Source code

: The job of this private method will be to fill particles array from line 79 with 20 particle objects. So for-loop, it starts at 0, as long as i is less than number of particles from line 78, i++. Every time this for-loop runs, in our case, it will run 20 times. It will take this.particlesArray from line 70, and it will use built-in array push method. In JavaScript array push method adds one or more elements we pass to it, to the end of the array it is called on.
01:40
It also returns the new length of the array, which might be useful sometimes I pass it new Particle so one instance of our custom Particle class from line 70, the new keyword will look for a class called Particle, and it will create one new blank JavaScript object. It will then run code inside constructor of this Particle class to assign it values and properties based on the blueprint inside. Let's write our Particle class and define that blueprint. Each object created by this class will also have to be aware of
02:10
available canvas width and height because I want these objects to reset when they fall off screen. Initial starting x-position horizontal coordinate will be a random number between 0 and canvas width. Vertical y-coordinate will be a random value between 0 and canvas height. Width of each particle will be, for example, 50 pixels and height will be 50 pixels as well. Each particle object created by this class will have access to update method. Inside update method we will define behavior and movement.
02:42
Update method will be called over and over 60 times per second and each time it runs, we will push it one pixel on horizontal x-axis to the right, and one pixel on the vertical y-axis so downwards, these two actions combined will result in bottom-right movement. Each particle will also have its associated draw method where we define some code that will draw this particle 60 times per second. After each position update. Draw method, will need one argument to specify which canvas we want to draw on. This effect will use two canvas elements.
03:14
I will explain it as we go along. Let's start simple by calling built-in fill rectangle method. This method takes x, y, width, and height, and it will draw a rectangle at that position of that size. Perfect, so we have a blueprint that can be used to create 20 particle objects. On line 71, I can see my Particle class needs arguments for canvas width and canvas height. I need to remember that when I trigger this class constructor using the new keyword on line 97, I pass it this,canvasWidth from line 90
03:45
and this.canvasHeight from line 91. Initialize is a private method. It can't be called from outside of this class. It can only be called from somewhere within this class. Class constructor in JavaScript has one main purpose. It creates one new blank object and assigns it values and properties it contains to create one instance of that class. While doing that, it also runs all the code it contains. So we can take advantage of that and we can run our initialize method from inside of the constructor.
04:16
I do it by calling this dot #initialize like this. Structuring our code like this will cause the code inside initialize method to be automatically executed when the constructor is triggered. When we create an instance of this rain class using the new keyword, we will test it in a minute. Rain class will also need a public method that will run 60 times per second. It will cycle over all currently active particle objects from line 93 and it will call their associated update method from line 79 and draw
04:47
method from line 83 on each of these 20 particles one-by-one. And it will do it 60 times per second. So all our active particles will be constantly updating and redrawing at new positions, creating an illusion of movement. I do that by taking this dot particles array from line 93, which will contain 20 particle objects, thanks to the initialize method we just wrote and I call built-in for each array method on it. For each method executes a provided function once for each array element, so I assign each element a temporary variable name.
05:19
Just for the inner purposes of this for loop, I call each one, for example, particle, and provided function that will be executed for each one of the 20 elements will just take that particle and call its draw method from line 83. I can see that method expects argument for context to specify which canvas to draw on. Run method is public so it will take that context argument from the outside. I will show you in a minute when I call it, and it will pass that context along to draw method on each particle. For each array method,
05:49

-*-

→ WORK ORDER: Find each line in the listing that contains the string "created", with case counting, and copy those lines.

→ EXERCISE SOLUTION:
It also returns the new length of the array, which might be useful sometimes I pass it new Particle so one instance of our custom Particle class from line 70, the new keyword will look for a class called Particle, and it will create one new blank JavaScript object. It will then run code inside constructor of this Particle class to assign it values and properties based on the blueprint inside. Let's write our Particle class and define that blueprint. Each object created by this class will also have to be aware of
available canvas width and height because I want these objects to reset when they fall off screen. Initial starting x-position horizontal coordinate will be a random number between 0 and canvas width. Vertical y-coordinate will be a random value between 0 and canvas height. Width of each particle will be, for example, 50 pixels and height will be 50 pixels as well. Each particle object created by this class will have access to update method. Inside update method we will define behavior and movement.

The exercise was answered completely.